A. coronopifolia Torr. & A. Gray

Pl. 272 f, g; Map 1145

Plants perennial, usually colonial from deep, often widely creeping rhizomes. Stems 30–70(–100) cm long, moderately to densely pubescent with relatively short, appressed-ascending hairs usually with minute, pustular bases, sometimes also with longer, spreading hairs. Leaves opposite, the uppermost sometimes alternate, sessile or with very short, narrowly winged petioles. Leaf blades 3–10 cm long, lanceolate to ovate in outline, mostly 1 time pinnately lobed with more than 5 lobes (the uppermost leaves sometimes few-lobed to nearly entire), the lobes narrowly lanceolate to narrowly triangular, entire or few-toothed, the surfaces moderately to densely pubescent with somewhat pustular-based hairs and often appearing somewhat grayish, the undersurface not or only slightly paler than the upper surface. Staminate heads in spikelike racemes, these usually not in paniculate clusters, the staminate involucre 2–3 mm wide, with 3–9 shallow lobes, usually moderately hairy. Pistillate heads in small axillary clusters (or sometimes solitary), the involucre enclosing 1 floret and with 1 beak, 2.5–3.5 mm long at fruiting, more or less ovoid, with 1 series of not or only slightly flattened, short tubercles in a ring toward the tip, these sometimes absent, moderately to densely hairy, especially above the midpoint. 2n=36, 72, 108, 144. August–October.

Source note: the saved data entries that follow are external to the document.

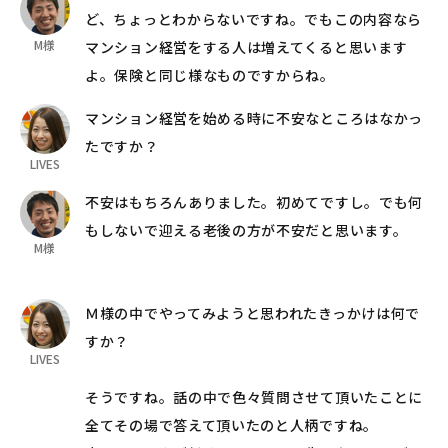
ど、ちょっとわからないですね。でもこの内容なら
M様
マンション経営をする人は増えてくると思います
よ。保険と同じ様なものですからね。
マンション経営を始める時に不安なところはなかっ
たですか？
LIVES
不安はもちろんありました。初めてですし。でも何
もしないで迎える老後の方が不安だと思います。
M様
Ｍ様の中でやってみようと思われたきっかけは何で
すか？
LIVES
そうですね。話の中で色々質問させて頂いたことに
全てその場で答えて頂いたのと人柄ですね。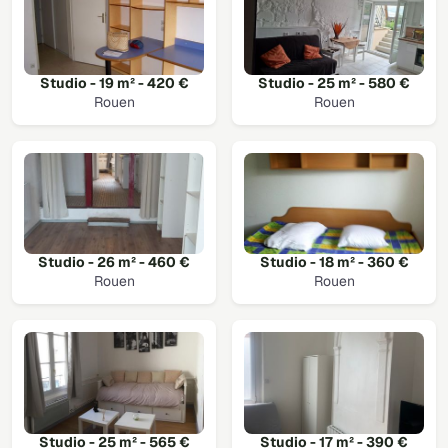
Studio - 19 m² - 420 €
Studio - 25 m² - 580 €
Rouen
Rouen
Studio - 26 m² - 460 €
Studio - 18 m² - 360 €
Rouen
Rouen
Studio - 25 m² - 565 €
Studio - 17 m² - 390 €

Scattered, mostly in the Unglaciated Plains Division and the western portion of the Glaciated Plains (western U.S. east to Michigan and Louisiana; Canada; introduced eastward to Maine and Florida). Upland prairies, loess hill prairies, and sand prairies; also railroads, roadsides, and sandy, open, disturbed areas.

Many earlier botanists segregated midwestern plants from those farther south in the range as A. coronopifolia based on slight morphological differences as well as different ploidy (Steyermark, 1963). Following more detailed investigations of morphological variation and chromosome number, Payne (1970) concluded that the complex is best treated as a single variable species.